## Working data
• • • • •

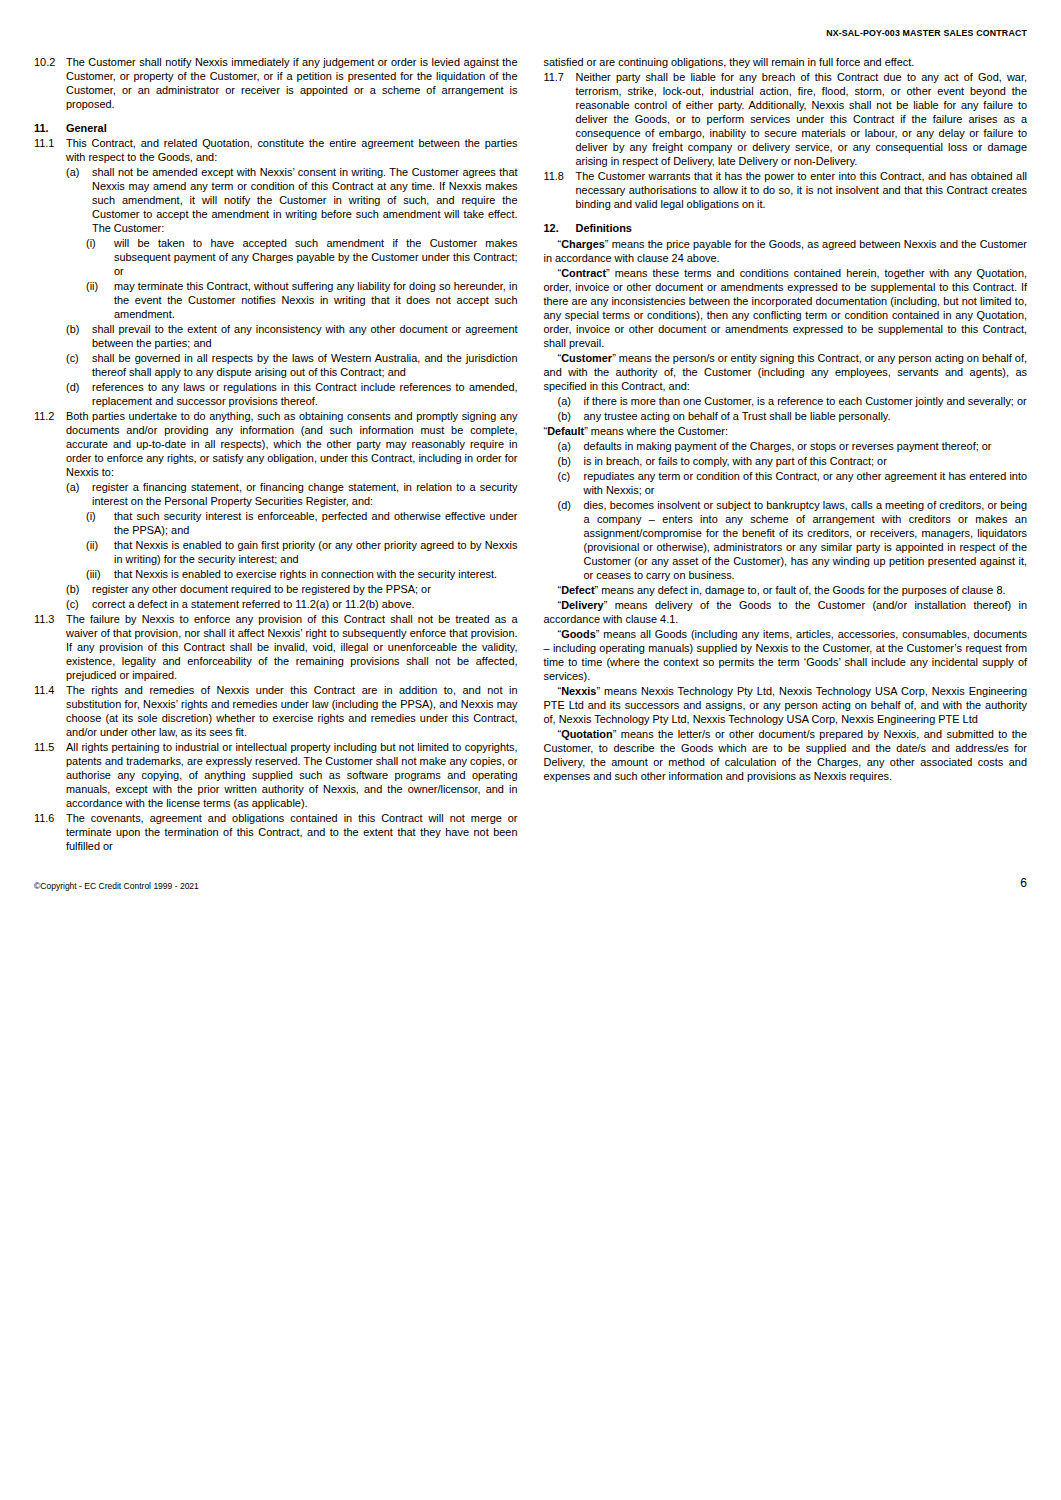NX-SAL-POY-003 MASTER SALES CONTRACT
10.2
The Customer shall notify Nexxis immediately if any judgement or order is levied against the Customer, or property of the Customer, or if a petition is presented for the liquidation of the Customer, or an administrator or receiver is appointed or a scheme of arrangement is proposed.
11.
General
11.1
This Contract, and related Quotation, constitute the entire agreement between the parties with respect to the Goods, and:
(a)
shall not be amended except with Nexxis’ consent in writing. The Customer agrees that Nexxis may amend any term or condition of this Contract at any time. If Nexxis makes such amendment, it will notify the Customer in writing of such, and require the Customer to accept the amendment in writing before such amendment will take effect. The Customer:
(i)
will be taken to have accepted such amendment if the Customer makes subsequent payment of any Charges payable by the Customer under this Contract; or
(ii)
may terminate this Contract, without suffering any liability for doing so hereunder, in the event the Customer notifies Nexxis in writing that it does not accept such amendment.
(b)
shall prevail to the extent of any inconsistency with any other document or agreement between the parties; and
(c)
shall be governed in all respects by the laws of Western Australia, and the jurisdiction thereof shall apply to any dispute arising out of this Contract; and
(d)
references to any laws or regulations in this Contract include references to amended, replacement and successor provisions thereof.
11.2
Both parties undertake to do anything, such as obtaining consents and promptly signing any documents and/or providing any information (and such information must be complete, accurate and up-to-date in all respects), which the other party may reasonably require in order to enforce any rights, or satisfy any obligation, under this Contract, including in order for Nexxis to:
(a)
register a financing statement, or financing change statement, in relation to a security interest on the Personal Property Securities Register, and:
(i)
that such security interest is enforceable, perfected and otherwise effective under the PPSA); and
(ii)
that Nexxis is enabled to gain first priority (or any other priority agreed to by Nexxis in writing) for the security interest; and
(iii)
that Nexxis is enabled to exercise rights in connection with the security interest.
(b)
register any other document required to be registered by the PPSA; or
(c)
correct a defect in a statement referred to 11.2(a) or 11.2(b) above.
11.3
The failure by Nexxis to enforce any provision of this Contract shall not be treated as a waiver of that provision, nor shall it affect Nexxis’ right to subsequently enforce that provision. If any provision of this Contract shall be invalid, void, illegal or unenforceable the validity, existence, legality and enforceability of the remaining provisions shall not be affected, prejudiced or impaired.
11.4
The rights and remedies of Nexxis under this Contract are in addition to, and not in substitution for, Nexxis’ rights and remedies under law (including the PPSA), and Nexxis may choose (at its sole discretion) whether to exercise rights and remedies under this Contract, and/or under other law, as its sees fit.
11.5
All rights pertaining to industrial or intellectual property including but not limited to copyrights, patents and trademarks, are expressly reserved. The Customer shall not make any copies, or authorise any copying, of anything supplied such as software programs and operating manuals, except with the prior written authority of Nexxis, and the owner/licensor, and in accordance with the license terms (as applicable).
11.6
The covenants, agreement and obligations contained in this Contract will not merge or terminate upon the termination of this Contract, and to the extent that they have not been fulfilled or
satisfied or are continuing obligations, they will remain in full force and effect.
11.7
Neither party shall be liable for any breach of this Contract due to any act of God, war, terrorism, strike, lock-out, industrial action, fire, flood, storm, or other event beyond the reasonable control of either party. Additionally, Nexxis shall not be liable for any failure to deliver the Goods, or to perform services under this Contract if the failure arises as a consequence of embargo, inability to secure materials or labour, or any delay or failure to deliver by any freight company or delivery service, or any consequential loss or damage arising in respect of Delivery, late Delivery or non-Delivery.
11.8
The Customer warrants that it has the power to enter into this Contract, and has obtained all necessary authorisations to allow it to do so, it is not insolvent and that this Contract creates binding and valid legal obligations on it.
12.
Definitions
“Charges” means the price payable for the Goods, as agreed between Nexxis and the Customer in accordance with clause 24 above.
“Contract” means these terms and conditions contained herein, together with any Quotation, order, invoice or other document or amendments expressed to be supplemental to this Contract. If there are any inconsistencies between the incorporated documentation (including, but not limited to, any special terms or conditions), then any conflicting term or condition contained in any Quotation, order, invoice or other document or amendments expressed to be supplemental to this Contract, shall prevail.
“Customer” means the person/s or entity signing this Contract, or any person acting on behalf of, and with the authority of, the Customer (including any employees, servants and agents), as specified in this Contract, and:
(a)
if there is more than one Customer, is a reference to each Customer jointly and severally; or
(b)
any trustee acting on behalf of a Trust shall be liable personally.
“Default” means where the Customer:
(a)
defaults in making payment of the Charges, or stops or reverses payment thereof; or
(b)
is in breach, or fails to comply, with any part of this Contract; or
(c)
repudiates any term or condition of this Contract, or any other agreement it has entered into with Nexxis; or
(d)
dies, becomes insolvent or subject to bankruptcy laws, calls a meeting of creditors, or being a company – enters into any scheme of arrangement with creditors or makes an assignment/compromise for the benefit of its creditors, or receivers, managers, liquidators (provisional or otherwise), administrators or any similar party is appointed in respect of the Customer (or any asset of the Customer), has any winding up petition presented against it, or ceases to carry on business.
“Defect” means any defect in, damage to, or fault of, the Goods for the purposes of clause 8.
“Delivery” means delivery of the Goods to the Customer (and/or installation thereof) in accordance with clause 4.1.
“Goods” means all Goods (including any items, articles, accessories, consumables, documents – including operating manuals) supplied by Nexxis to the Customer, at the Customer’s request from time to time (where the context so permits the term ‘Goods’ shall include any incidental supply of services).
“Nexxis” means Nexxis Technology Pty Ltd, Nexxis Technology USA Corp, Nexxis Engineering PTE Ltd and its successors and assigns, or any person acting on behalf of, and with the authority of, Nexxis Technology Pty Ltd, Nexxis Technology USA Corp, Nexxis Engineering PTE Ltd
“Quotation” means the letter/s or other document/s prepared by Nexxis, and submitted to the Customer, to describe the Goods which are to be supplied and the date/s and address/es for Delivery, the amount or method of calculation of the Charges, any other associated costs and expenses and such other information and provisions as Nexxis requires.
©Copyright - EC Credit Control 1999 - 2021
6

• • • • •

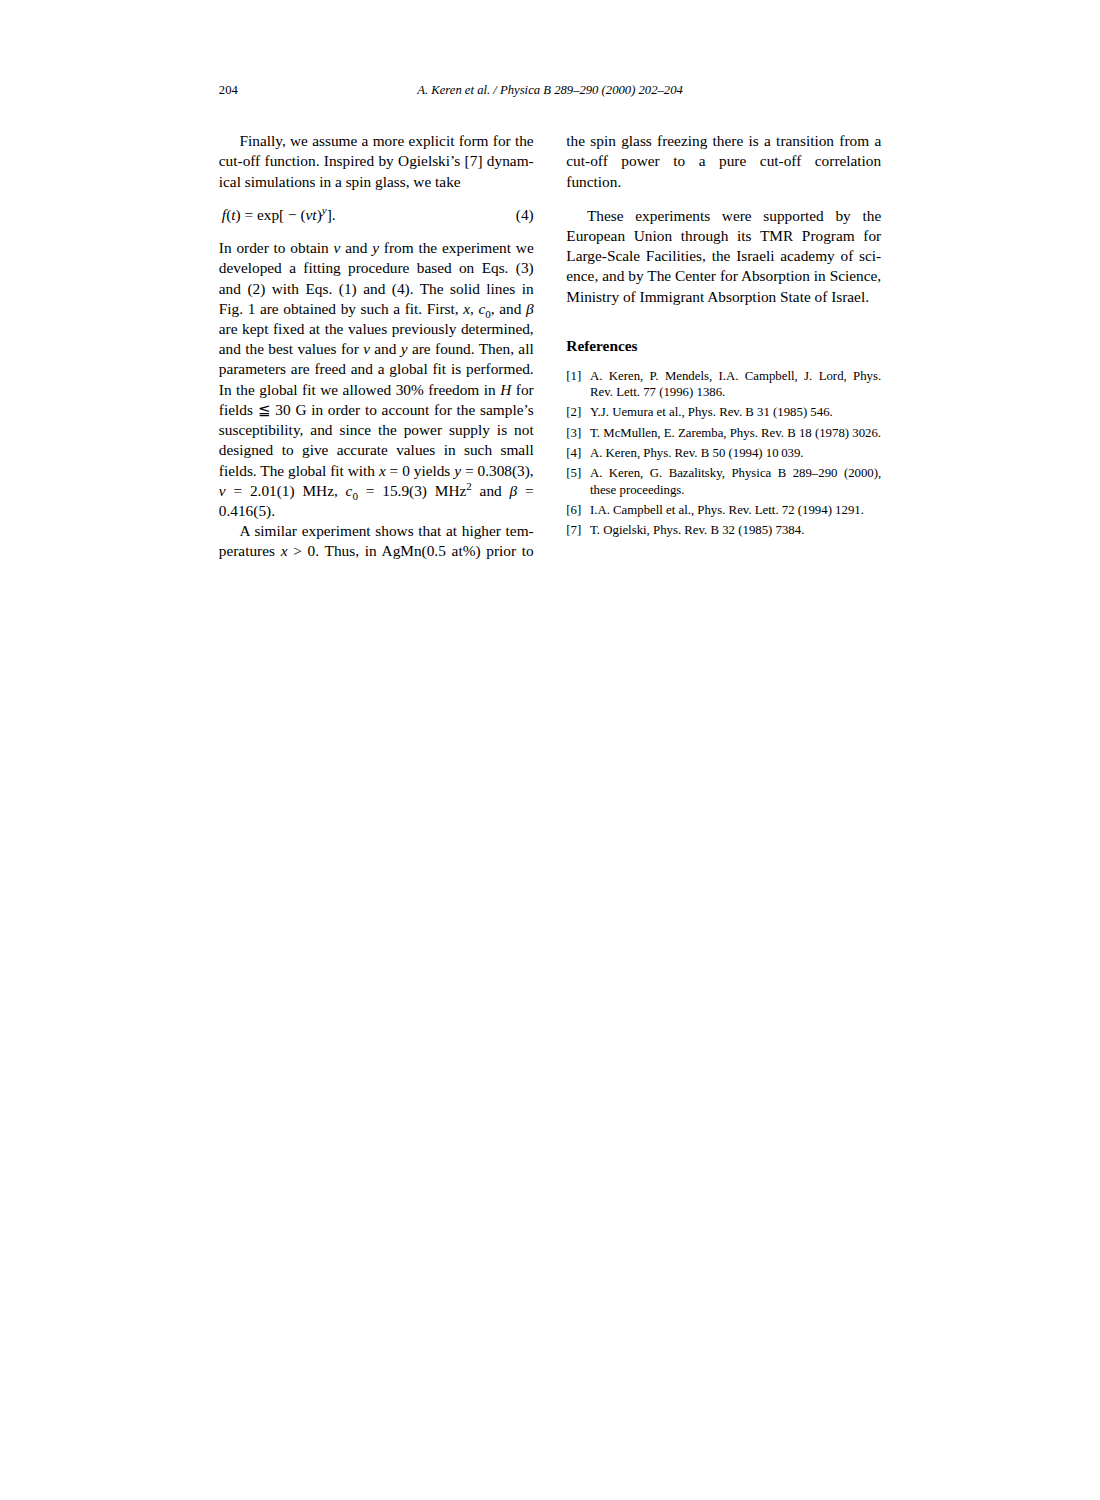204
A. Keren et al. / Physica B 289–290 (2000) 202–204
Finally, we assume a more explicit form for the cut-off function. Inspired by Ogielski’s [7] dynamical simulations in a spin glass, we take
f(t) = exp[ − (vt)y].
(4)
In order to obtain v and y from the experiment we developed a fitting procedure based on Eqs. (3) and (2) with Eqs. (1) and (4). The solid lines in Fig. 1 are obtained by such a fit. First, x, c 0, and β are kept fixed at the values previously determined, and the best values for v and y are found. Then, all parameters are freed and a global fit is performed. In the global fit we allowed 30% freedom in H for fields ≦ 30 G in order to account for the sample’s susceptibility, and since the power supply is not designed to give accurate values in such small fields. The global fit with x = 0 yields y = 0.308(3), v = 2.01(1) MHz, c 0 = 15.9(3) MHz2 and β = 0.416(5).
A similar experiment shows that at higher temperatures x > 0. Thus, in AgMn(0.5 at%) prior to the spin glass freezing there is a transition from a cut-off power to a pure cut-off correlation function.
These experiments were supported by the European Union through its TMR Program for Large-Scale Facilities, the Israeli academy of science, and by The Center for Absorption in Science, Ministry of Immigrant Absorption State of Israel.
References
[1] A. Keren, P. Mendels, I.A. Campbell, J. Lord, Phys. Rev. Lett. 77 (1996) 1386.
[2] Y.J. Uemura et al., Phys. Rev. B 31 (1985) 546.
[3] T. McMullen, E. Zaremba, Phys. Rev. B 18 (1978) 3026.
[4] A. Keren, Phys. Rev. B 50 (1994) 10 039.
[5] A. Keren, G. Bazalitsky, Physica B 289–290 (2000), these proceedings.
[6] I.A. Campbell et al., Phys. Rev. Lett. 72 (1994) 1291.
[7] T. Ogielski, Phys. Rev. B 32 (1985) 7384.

• • • • •

## Problem
Your answer should be the exact lines above from the one with "[6] I.A. Campbell" through the one with "[7] T. Ogielski, Phys. Rev. B 32 (1985) 7384.", both included, and nothing besides.

## Reply
[6] I.A. Campbell et al., Phys. Rev. Lett. 72 (1994) 1291.
[7] T. Ogielski, Phys. Rev. B 32 (1985) 7384.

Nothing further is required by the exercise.